2011 Éric Brault
L’ombre qui passe sur une figure est pour le peintre plus éloquente que la figure en elle-même. De part là peut-on parler de figuration ? La figure, le paysage que Georges Romathier étudie ne sont que les supports de ces ombres (de ses ombres ?) porteuses d’un onirisme transcendant ainsi l’ordinaire.
Résumer l’ombre que la main reliée aux souvenirs, à l’inconscient, délivre du néant. Les encres de Georges Romathier atteignent des profondeurs que leurs reflets de bistre rendent Idéales pour recréer le frisson de la chair qui s’offre. Georges Romathier est rompu au rythme du corps. Il saisit la forme et tranche dans la lumière la part d’ombre qu’il juge appropriée pour donner la profondeur, la monumentalité, l’espace infini de sa vision.
Sous le soleil du midi, le passage des ombres que les grands arbres projettent sur les murs et que le vent parfois agite violemment, donne à voir un mouvement qui peut faire penser à celui de la main qui tient le pinceau.
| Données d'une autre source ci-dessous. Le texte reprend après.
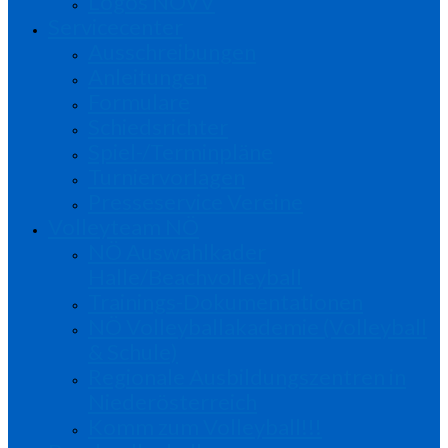
Logos NÖVV
Servicecenter
Ausschreibungen
Anleitungen
Formulare
Schiedsrichter
Spiel-/Terminpläne
Turniervorlagen
Presseservice Vereine
Volleyteam NÖ
NÖ Auswahlkader
Halle/Beachvolleyball
Trainings-Dokumentationen
NÖ Volleyballakademie (Volleyball
& Schule)
Regionale Ausbildungszentren in
Niederösterreich
Komm zum Volleyball!!!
Comme des séquences à l’infini, à l’instar de ces frises retraçant des évènements ayant marqué l’Homme au contact de la Nature et dans une Lumière donnée, les séries d’encres s’empilent dans l’atelier. En effet il est difficile d’isoler un lavis, l’œil est entrainé par le nombre et la densité, par la variété dans l’espace de la feuille. L’espace est immense et l’œil est happé par le geste.
Ne serait-ce pas le but premier de l’art que de perpétuer cette onde de choc qu’ont provoqué la lumière et les ombres ?
C’est à Maillane que Georges Romathier, alors enfant, a été au contact de cette lumière qui rend les ombres si monumentales.
Les murs tavelés des bâtiments servaient de supports aux mouvements grandioses des projections que le soleil du midi rendait plus tranchantes, mystérieuses.
Choc initial et champs d’action
« On ne peint pas ce que l’on voit mais le choc qu’on a reçu. » Nicolas de Staël.
Certaines vies qu’un choc initial, une révélation de prime jeunesse, un vertige né de sensations que le rapport à la nature a suscité, sont entièrement consacrées à la recherche (l’approche ?) d’une émotion, guidée par une foi étrange et obstinée.
Quand l’homme arrivé à maturité descend en lui-même, l’inconscient s’avère être alors un réservoir d’images, de sensations, rendant accessible la part la plus obscure, la plus profondément enfouie, et pourtant si salutaire quand il s’agit de nourrir un travail mené sur plusieurs décennies.
Ce choc initial, cette révélation due à la lumière et aux mouvements des ombres, sont un viatique auquel on aura insatiablement recours.